Einst Grundschul-, heute Hochschullehrer: Prof. Dr. Klaus Zierer von der Universität Augsburg sieht in John Hattie die Chance für guten Unterricht
Lübz/Augsburg
Mit einem lachenden und weinenden Auge hat sich Prof. Dr. Klaus Zierer vor einigen Jahren aus dem Schuldienst verabschiedet. Er selbst war Grundschullehrer, hat einige – wenige Jahre – im Schuldienst gearbeitet. „Die Arbeit mit Kindern bringt unheimlich viel Spaß“, sagt er. Doch mittlerweile forscht Klaus Zierer – viel mehr als vorher. Früh hat er promoviert, schnell die Habilitation gemacht. Heute steht Klaus Zierer vor Studenten im Hörsaal. „Erwachsene zu unterrichten, ist etwas ganz anderes als Kinder.“ Spaß bringt es ihm dennoch.

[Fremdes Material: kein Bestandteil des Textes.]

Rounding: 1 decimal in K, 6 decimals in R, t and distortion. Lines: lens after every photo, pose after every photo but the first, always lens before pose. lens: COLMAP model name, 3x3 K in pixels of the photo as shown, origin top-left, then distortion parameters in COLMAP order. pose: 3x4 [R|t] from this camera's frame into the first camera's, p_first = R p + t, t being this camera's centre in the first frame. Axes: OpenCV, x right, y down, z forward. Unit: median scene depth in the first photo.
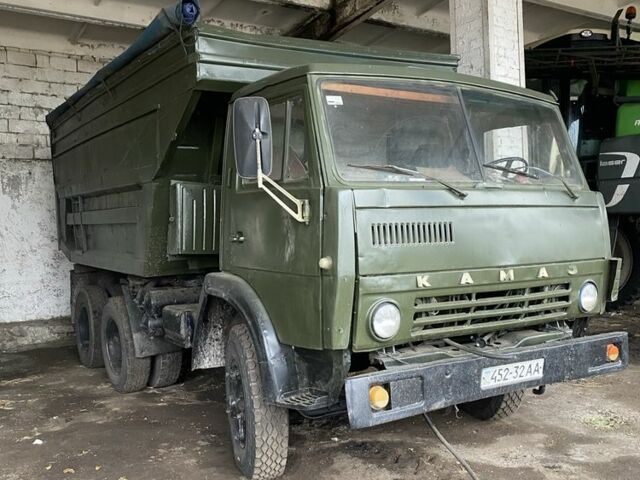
lens RADIAL K [[648.6, 0, 320.0], [0, 648.6, 240.0], [0, 0, 1]] dist [0.018546, -0.001366]
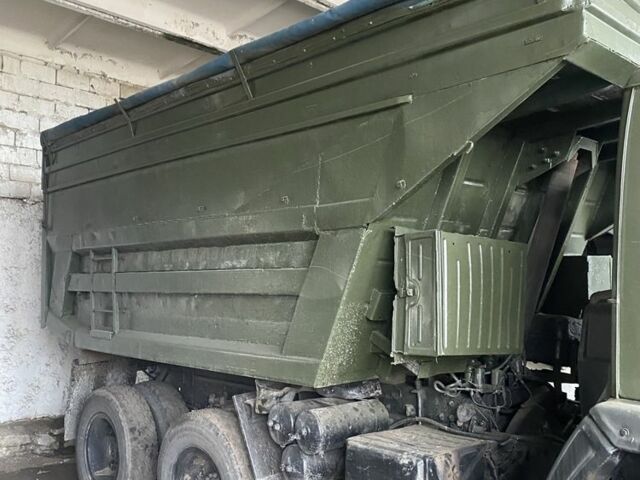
lens RADIAL K [[648.6, 0, 320.0], [0, 648.6, 240.0], [0, 0, 1]] dist [0.018546, -0.001366]
pose [[0.979097, 0.043680, 0.198650, -0.263618], [-0.022577, 0.993973, -0.107280, -0.008974], [-0.202139, 0.100552, 0.974181, 0.276894]]
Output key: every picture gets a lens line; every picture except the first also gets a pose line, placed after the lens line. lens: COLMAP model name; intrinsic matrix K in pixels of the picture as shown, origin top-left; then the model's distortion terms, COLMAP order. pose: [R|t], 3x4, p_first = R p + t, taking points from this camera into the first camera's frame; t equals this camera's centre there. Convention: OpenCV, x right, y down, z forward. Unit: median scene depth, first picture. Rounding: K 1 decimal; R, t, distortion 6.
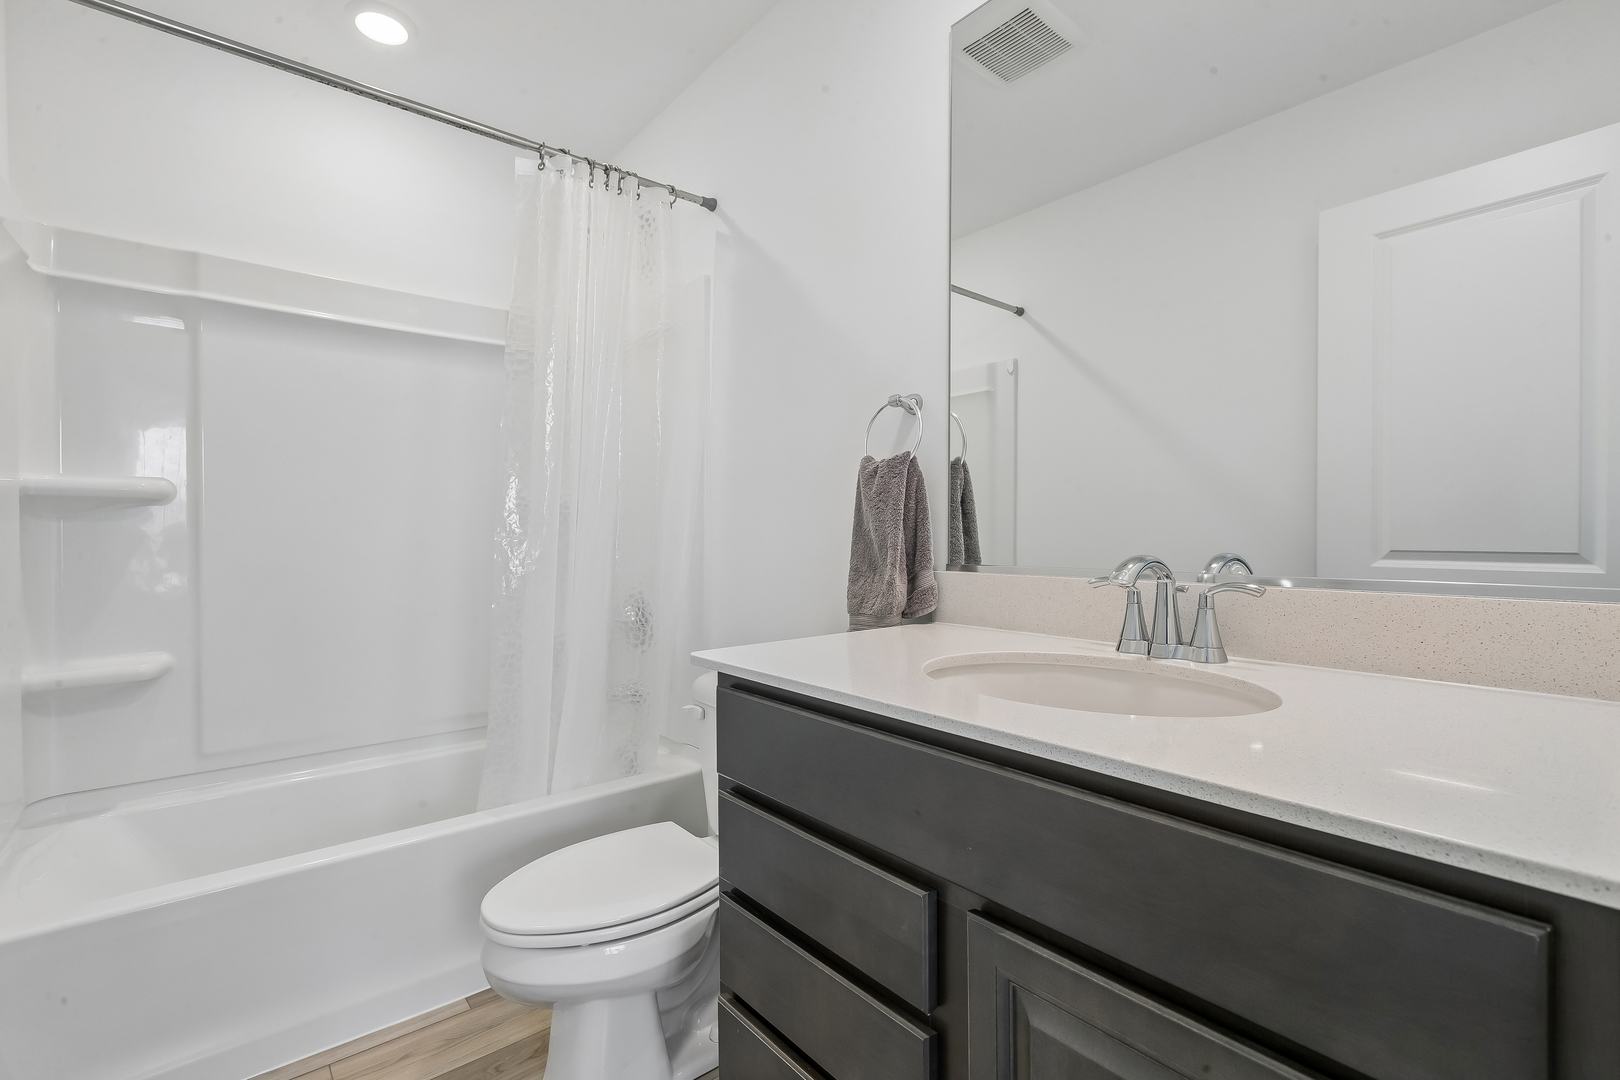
lens RADIAL K [[733.4, 0, 816.8], [0, 733.4, 547.5], [0, 0, 1]] dist [0.001076, -0.000063]
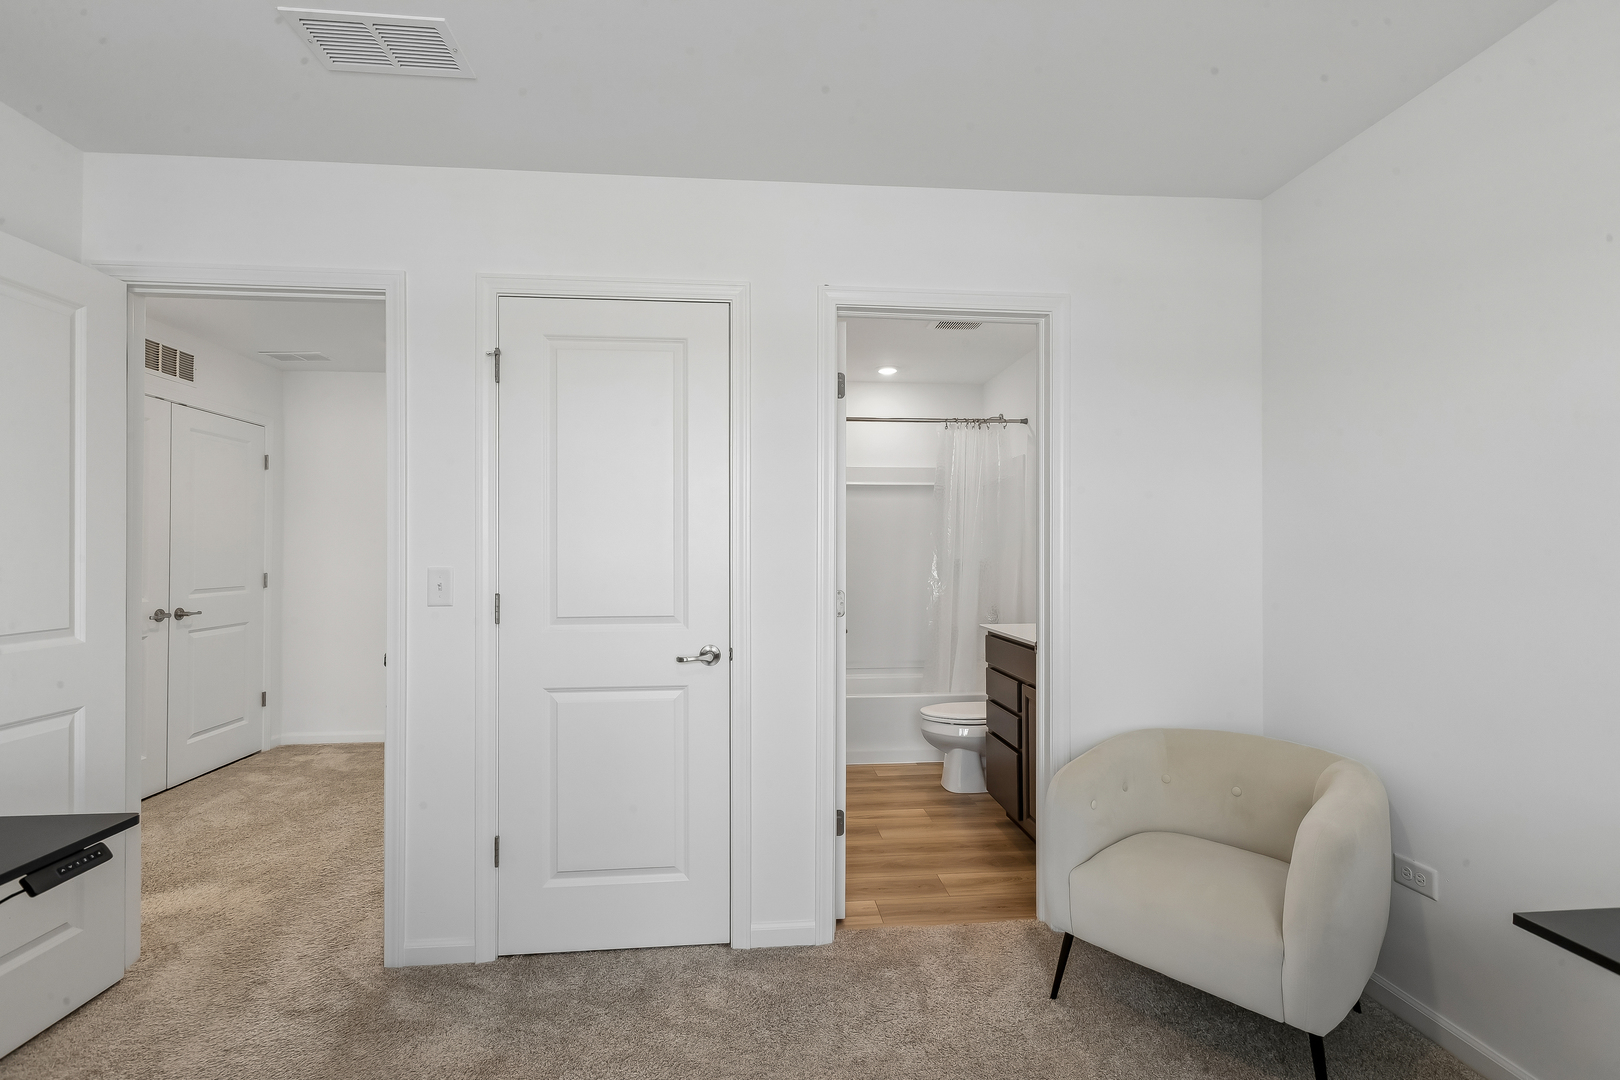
lens RADIAL K [[733.4, 0, 812.8], [0, 733.4, 549.4], [0, 0, 1]] dist [0.001076, -0.000063]
pose [[0.828719, 0.000712, -0.559664, 0.596044], [-0.009253, 0.999880, -0.012429, -0.081901], [0.559588, 0.015478, 0.828626, -1.207923]]
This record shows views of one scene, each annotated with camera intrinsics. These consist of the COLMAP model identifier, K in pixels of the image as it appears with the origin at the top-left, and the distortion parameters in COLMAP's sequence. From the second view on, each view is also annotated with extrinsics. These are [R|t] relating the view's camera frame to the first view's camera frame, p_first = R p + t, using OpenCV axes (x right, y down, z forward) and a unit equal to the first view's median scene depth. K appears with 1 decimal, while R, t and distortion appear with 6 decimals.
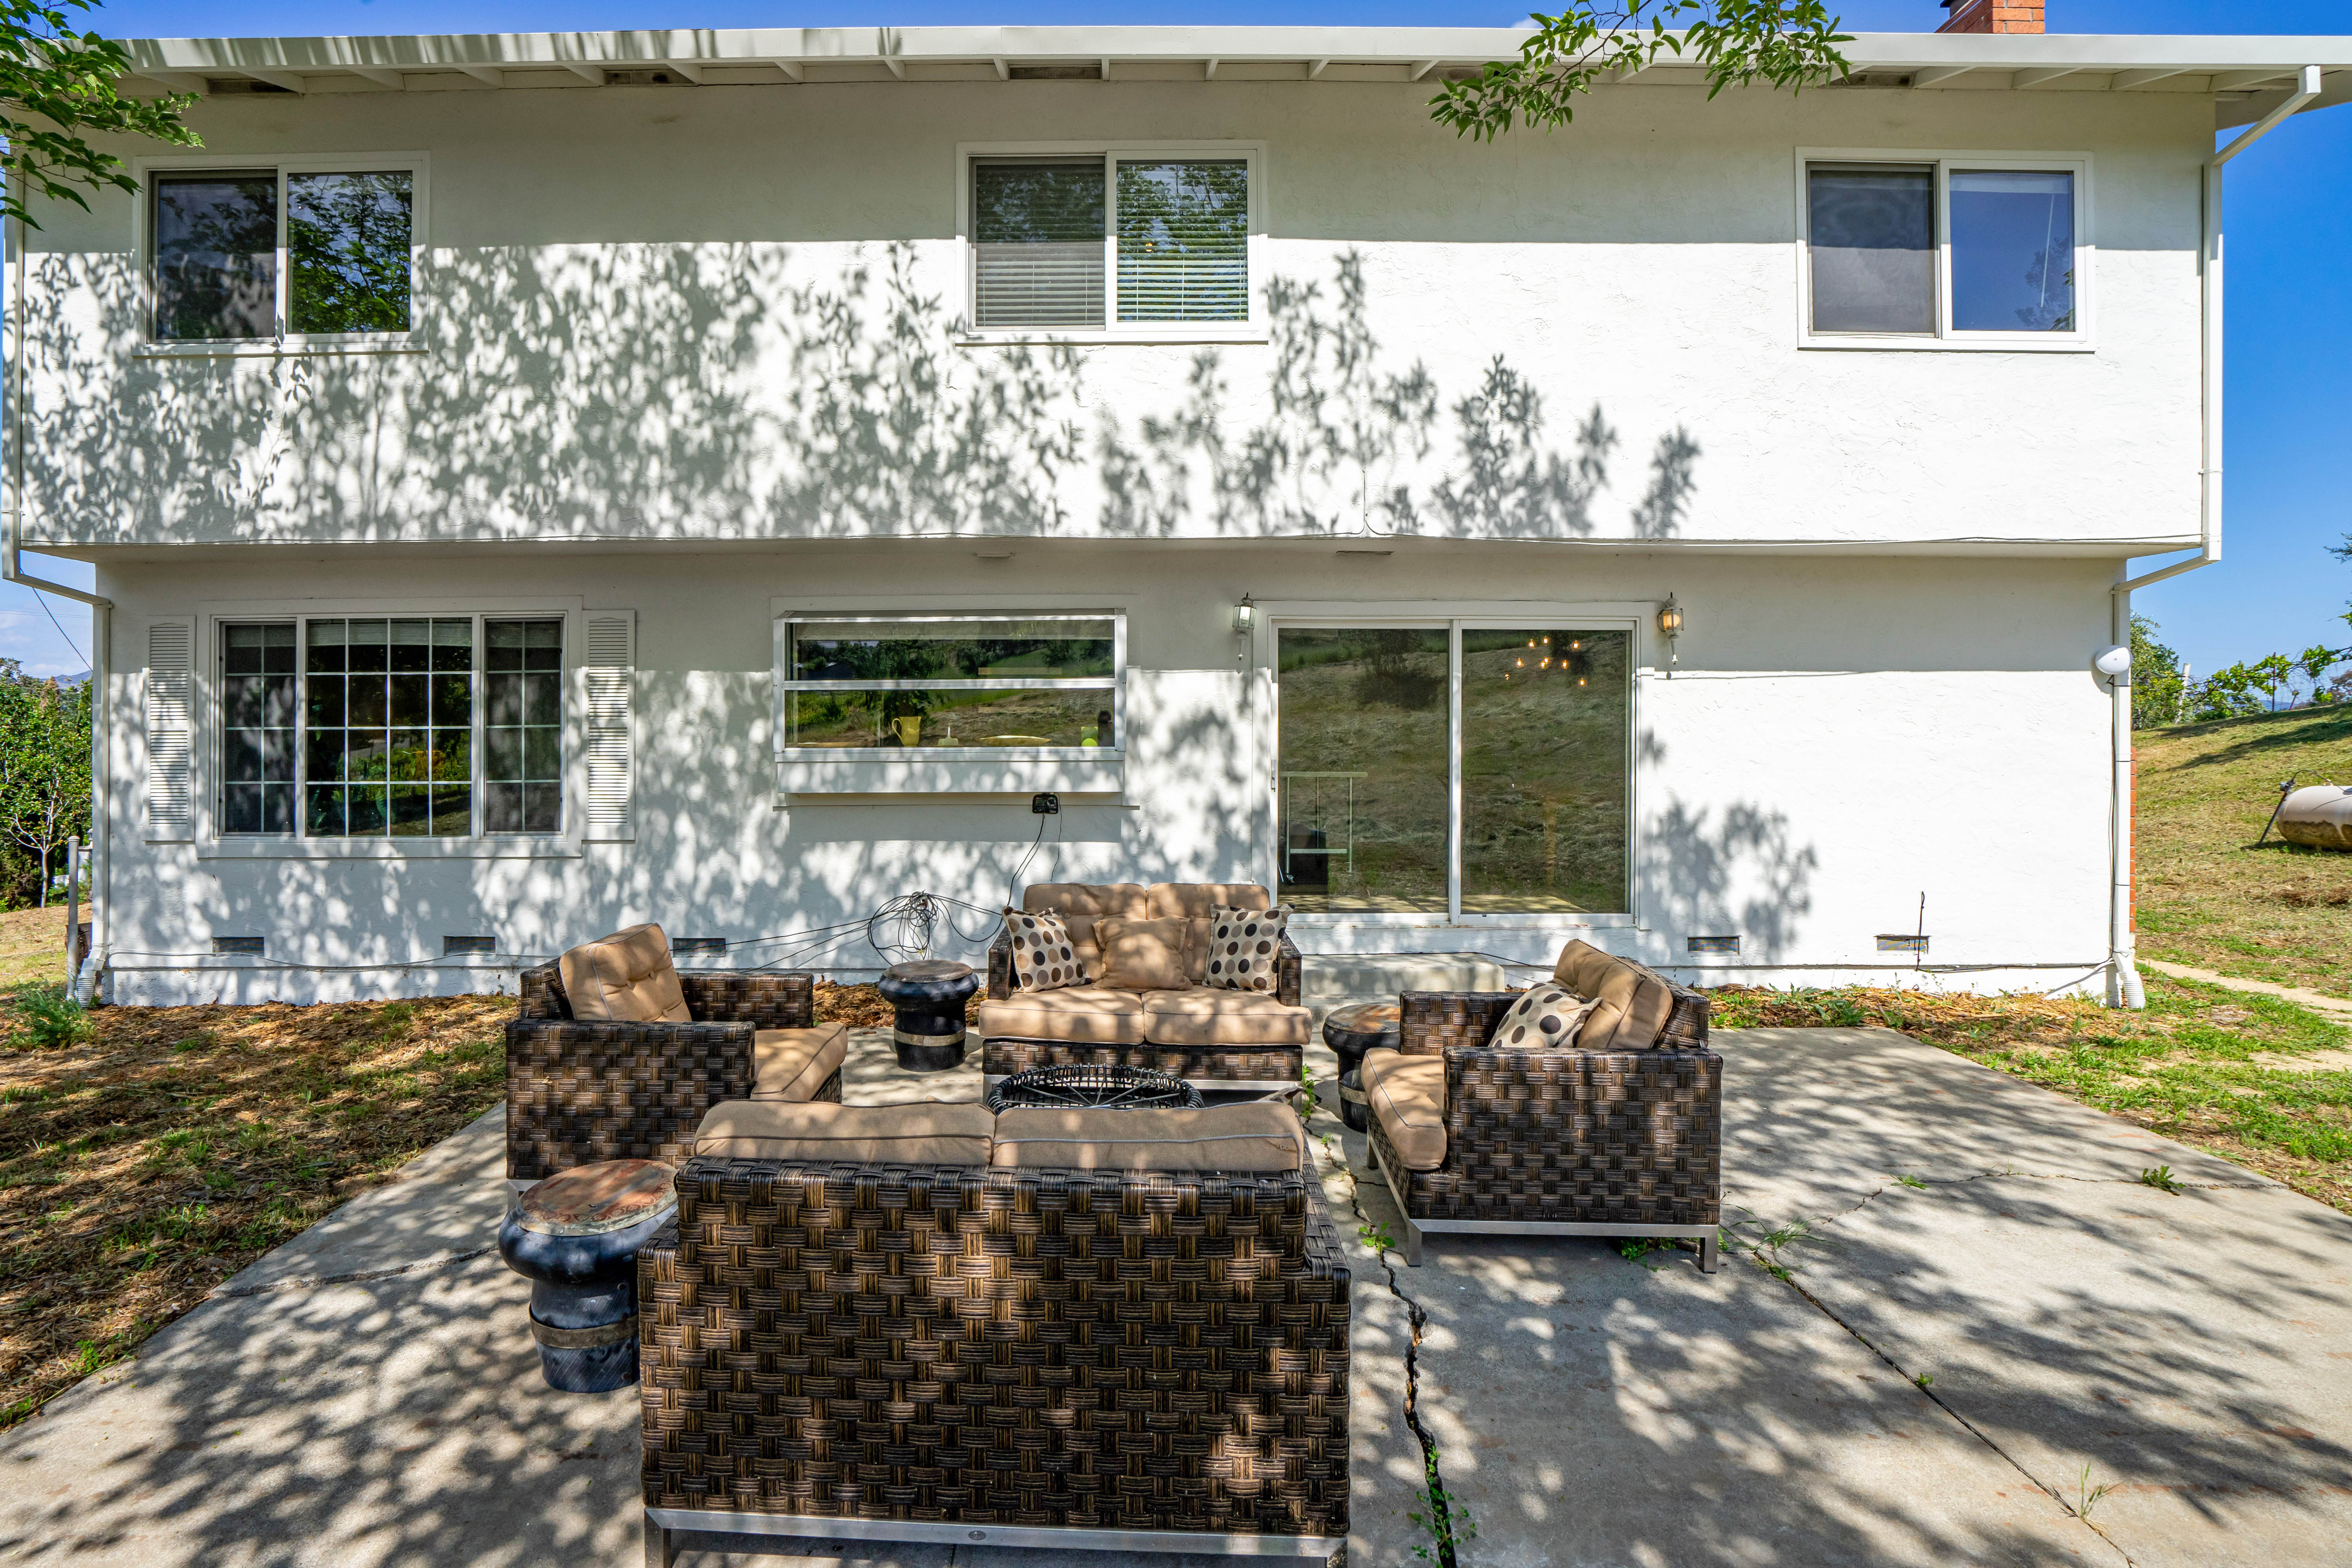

Mit John Hattie pflegt er engen Kontakt. Als er die Studie über das Visible Learning in seine Hände bekommt, überlegt er nicht lange. „Ich habe noch am selben Tag mit dem Fischer-Verlag telefoniert und gesagt, wir müssen das ins Deutsche übersetzen.“ Gesagt, getan. John Hattie hält Einzug in Deutschland. Mit dem damaligen Bildungsminister von Mecklenburg-Vorpommern, Mathias Brodkorb, arbeitet Klaus Zierer ebenfalls eng zusammen. „Ich war begeistert, wie ernst Mathias Brodkorb die Studie genommen hat. Er hat sich explizit mit Hattie auseinander gesetzt“, erzählt Klaus Zierer im Eldenburg-Gymnasium. Herausgekommen ist das Buch „Hattie für gestresste Lehrer“. Darin enthalten die wichtigsten Botschaften, Kernaussagen aus John Hatties Studie. Und Ratschläge, Handlungsempfehlungen für Lehrer. Kurz und kompakt auf 130 Seiten.
Eine Frage der Haltung
Immer wieder wird diskutiert, wie Schule, wie Lehrer sein müssen. „Pisa und Co. bewirken an der Basis sehr wenig“, erklärt Klaus Zierer. Für ihn – und das ist die Quintessenz aus Hatties Studie – geht es um die Lehrperson. „Schule ist keine Einbahnstraße, sondern ein Dialog zwischen Lehrern und Schüler gleichermaßen“, verdeutlicht Klaus Zierer. Der Kern von gutem Unterricht ist der Lehrer. „Es geht um die Haltung, um die innere Einstellung. Kurz gesagt: Kenne deinen Einfluss.“ So heißt es bei John Hattie.Über Lernen ins Gespräch kommen, das versucht auch Torsten Schwarz am Eldenburg-Gymnasium Lübz umzusetzen. Seit einigen Jahren schon praktiziert der Schulleiter die sogenannte „Feedback“-Kultur am Gymnasium. „Wir werden auch bewertet, nicht benotet. Aber unsere Schüler geben uns Feedback, wie der Unterricht gewesen ist. Guten Unterricht zu machen, ist doch der Kern von Schule“, verdeutlicht Torsten Schwarz. An diesem Punkt trifft Torsten Schwarz bei Klaus Zierer ins Schwarze. „Wir müssen immer wieder diese Reflexion ansteuern. Sich selbst in Frage stellen – auch als Lehrer – ist schwierig. John Hattie kann dabei helfen“, erläutert der Hochschuldozent aus Augsburg.Mit der „Methode Schwarz“ ist Lübz’ Schulleiter seit einigen Jahren erfolgreich unterwegs. Nicht ohne Grund wurde Torsten Schwarz vor mehr als zwei Jahren zum Lehrer des Jahres gewählt. Das honoriert auch Torsten Kröll vom Schulamt Schwerin. „Das Eldenburg-Gymnasium Lübz ist schon besonders. Das Gymnasium hat sich auf seine Fahne geschrieben, Schule für Schüler zu machen“, sagt Torsten Kröll. Das geht nicht allein. Deshalb nimmt Torsten Schwarz das komplette Kollegium in die Pflicht. Alle ziehen an einem Strang – jetzt gemeinsam mit Klaus Zierer für besseren Unterricht.